■ **TEXT PASSAGE**:
--- START ---
# Experiment 002: Small N Exhaustive Optimization

Strategy: Optimize N=1 through exhaustive angle search, then N=2-10 with optimization.
Goal: Reduce the 63% waste in N=1 and 35-55% waste in N=2-10.

In [None]:
import pandas as pd
import numpy as np
from shapely.geometry import Polygon
from shapely.affinity import rotate, translate
from scipy.optimize import minimize, differential_evolution
import math
import os
import json
from tqdm import tqdm

# Tree geometry (15-vertex polygon)
TREE_VERTICES = [
    (0, 0.8),       # tip
    (-0.125, 0.5),  # tier 1 left
    (-0.05, 0.5),   # tier 1 inner left
    (-0.2, 0.25),   # tier 2 left
    (-0.1, 0.25),   # tier 2 inner left
    (-0.35, 0),     # tier 3 left
    (-0.075, 0),    # trunk top left
    (-0.075, -0.2), # trunk bottom left
    (0.075, -0.2),  # trunk bottom right
    (0.075, 0),     # trunk top right
    (0.35, 0),      # tier 3 right
    (0.1, 0.25),    # tier 2 inner right
    (0.2, 0.25),    # tier 2 right
    (0.05, 0.5),    # tier 1 inner right
    (0.125, 0.5),   # tier 1 right
]

def create_tree_polygon(x, y, angle_deg):
    """Create a tree polygon at position (x, y) with rotation angle_deg."""
    poly = Polygon(TREE_VERTICES)
    poly = rotate(poly, angle_deg, origin=(0, 0))
    poly = translate(poly, x, y)
    return poly

def get_bounding_box_side(polygons):
    """Get the side length of the square bounding box containing all polygons."""
    if not polygons:
        return 0
    all_coords = []
    for poly in polygons:
        all_coords.extend(list(poly.exterior.coords))
    xs = [c[0] for c in all_coords]
    ys = [c[1] for c in all_coords]
    width = max(xs) - min(xs)
    height = max(ys) - min(ys)
    return max(width, height)

def has_overlap(polygons):
    """Check if any polygons overlap (excluding touching)."""
    for i in range(len(polygons)):
        for j in range(i+1, len(polygons)):
            if polygons[i].intersects(polygons[j]) and not polygons[i].touches(polygons[j]):
                # Check if intersection area is significant
                intersection = polygons[i].intersection(polygons[j])
                if intersection.area > 1e-10:
                    return True
    return False

print("Functions loaded successfully")

In [None]:
# N=1 Exhaustive Search
# For a single tree, we just need to find the angle that minimizes the bounding box

def optimize_n1():
    """Find optimal angle for N=1 by exhaustive search."""
    best_angle = 0
    best_side = float('inf')
    
    # Test all angles from 0 to 360 in 0.01 degree increments
    angles = np.arange(0, 360, 0.01)
    
    for angle in tqdm(angles, desc="N=1 exhaustive search"):
        poly = create_tree_polygon(0, 0, angle)
        bounds = poly.bounds  # (minx, miny, maxx, maxy)
--- END ---
■ **SUPPLIED MATERIAL**:
--- START ---
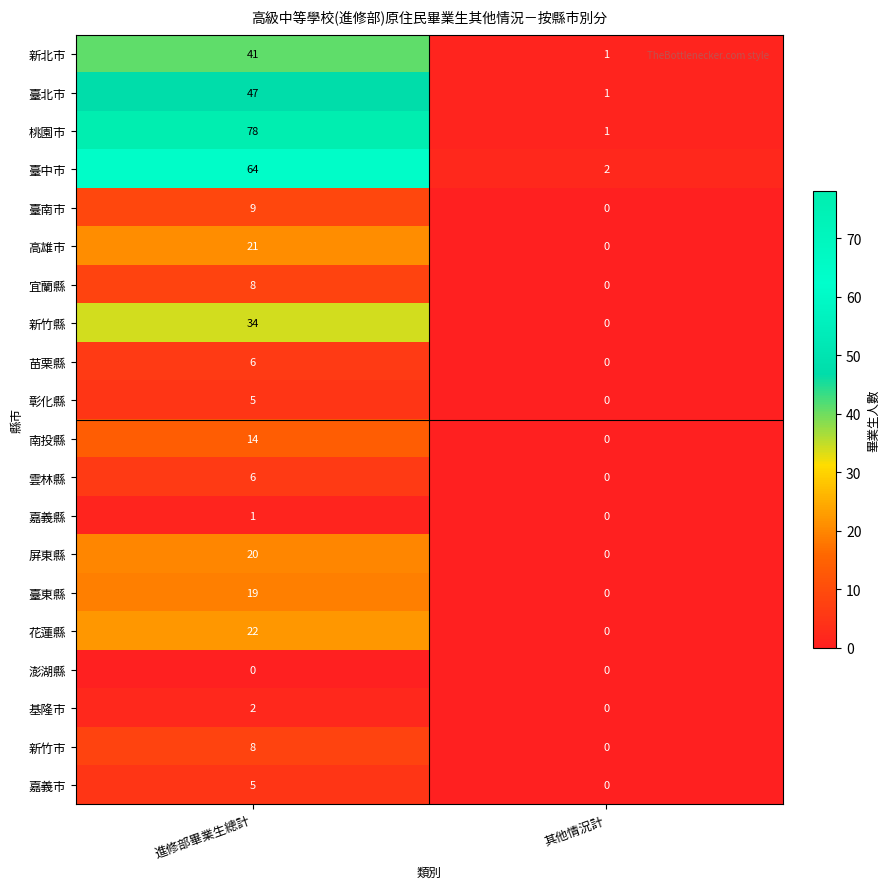

What is the sum of the 桃園市 values at 其他情況計 and 進修部畢業生總計?

79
--- END ---
■ **THINGS TO DO**:
1) In the small-N optimization notebook, what angle increment does the N=1 exhaustive search use?
2) Reproduce the part of the small-N optimization notebook starting at "poly = translate(poly, x, y)" and ending at "all_coords.extend(list(poly.exterior.coords))".
The listing comes from a separate source, unrelated to the small-N optimization notebook.

■ **TASK-BY-TASK OUTPUTS**:
1) 0.01 degrees

2)
poly = translate(poly, x, y)
    return poly

def get_bounding_box_side(polygons):
    """Get the side length of the square bounding box containing all polygons."""
    if not polygons:
        return 0
    all_coords = []
    for poly in polygons:
        all_coords.extend(list(poly.exterior.coords))